Record set: Begin

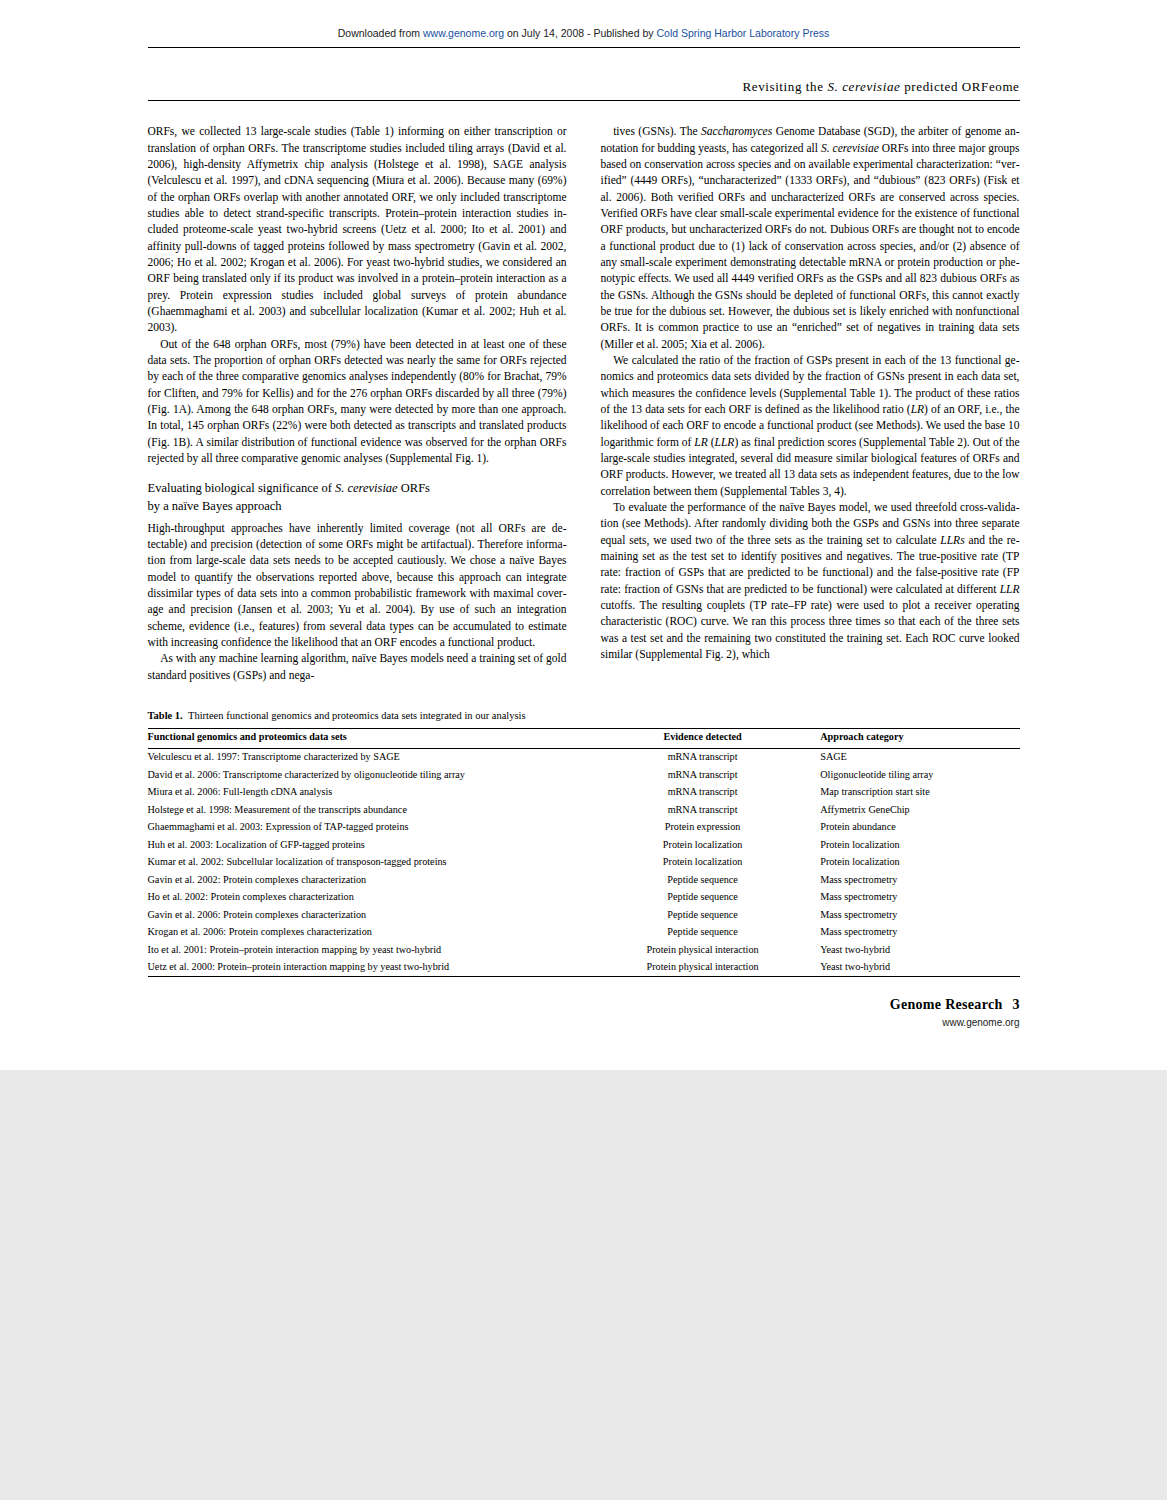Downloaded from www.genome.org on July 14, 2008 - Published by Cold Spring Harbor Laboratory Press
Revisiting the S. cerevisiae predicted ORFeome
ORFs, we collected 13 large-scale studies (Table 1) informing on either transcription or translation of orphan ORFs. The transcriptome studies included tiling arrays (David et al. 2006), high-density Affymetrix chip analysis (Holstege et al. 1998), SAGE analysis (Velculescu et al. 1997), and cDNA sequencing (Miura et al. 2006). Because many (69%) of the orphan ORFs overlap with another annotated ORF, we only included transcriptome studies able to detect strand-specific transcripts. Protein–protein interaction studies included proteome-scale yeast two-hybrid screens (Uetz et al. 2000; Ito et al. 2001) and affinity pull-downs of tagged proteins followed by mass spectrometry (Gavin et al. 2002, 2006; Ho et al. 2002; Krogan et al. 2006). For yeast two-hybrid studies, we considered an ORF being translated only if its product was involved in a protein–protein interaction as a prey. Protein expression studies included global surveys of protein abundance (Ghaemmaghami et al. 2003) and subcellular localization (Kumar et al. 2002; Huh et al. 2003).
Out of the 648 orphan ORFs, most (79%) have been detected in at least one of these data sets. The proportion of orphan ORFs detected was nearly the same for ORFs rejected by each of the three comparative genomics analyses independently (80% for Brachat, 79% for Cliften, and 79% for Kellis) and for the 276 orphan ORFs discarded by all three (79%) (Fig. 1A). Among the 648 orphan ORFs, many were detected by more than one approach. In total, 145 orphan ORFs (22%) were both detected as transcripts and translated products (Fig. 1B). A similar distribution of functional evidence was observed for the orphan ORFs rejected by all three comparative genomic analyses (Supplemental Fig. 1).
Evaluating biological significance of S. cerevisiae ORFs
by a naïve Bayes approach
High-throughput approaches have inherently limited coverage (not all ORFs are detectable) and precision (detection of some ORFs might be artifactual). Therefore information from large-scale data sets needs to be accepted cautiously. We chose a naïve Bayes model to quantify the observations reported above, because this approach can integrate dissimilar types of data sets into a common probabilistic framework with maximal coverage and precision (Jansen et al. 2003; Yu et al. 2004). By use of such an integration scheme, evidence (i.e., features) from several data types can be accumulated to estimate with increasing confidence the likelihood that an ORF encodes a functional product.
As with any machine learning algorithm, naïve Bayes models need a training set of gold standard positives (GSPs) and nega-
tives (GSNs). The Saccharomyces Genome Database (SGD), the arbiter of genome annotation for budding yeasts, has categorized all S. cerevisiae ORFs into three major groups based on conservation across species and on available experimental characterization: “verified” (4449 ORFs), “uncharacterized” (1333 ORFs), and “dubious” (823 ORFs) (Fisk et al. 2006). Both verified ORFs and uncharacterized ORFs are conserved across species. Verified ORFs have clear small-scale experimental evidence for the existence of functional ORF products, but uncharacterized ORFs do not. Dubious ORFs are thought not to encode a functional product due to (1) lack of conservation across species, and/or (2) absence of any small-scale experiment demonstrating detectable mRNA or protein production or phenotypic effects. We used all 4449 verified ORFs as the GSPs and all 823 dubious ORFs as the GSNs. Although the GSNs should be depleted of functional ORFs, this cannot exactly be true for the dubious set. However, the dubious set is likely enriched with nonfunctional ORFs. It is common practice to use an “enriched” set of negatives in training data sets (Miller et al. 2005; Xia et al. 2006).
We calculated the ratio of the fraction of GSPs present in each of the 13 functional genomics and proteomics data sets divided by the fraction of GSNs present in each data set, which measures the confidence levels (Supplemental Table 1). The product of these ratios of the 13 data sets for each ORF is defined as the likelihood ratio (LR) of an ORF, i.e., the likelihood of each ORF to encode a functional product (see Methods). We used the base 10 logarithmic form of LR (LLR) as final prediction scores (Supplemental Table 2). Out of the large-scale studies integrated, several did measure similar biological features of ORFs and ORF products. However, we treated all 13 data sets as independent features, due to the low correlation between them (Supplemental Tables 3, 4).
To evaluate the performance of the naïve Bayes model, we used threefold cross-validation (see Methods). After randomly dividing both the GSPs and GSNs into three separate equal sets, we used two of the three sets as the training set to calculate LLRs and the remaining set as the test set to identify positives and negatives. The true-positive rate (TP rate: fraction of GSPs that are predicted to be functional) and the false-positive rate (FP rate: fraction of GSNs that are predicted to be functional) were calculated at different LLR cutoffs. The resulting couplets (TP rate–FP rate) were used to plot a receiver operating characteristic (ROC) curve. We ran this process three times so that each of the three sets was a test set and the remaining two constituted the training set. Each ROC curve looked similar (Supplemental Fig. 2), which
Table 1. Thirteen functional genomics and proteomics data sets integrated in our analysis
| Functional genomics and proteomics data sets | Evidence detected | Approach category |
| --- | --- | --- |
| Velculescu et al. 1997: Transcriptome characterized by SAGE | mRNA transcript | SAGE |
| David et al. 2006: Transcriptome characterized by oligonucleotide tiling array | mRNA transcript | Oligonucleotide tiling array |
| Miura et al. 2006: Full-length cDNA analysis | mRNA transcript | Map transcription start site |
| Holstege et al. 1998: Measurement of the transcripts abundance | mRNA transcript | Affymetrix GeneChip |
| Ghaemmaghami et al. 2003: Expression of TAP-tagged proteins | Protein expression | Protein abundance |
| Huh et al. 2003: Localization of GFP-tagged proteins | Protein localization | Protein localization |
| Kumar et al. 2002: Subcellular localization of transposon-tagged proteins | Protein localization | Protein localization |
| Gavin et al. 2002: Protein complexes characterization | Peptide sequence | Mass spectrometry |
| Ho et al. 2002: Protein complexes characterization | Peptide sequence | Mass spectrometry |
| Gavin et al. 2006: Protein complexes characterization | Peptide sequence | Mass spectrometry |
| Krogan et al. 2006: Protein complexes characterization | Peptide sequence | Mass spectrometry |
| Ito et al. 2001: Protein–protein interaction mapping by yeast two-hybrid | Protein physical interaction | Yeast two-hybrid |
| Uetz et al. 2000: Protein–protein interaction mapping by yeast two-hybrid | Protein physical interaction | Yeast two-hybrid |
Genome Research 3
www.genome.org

Record set: End

» **Exercise aim**
Write out again, exactly as they appear above, the lines from the one containing "al. 2003: Localization" to the final line, and only those.

» **Problem solution**
| Huh et al. 2003: Localization of GFP-tagged proteins | Protein localization | Protein localization |
| Kumar et al. 2002: Subcellular localization of transposon-tagged proteins | Protein localization | Protein localization |
| Gavin et al. 2002: Protein complexes characterization | Peptide sequence | Mass spectrometry |
| Ho et al. 2002: Protein complexes characterization | Peptide sequence | Mass spectrometry |
| Gavin et al. 2006: Protein complexes characterization | Peptide sequence | Mass spectrometry |
| Krogan et al. 2006: Protein complexes characterization | Peptide sequence | Mass spectrometry |
| Ito et al. 2001: Protein–protein interaction mapping by yeast two-hybrid | Protein physical interaction | Yeast two-hybrid |
| Uetz et al. 2000: Protein–protein interaction mapping by yeast two-hybrid | Protein physical interaction | Yeast two-hybrid |
Genome Research 3
www.genome.org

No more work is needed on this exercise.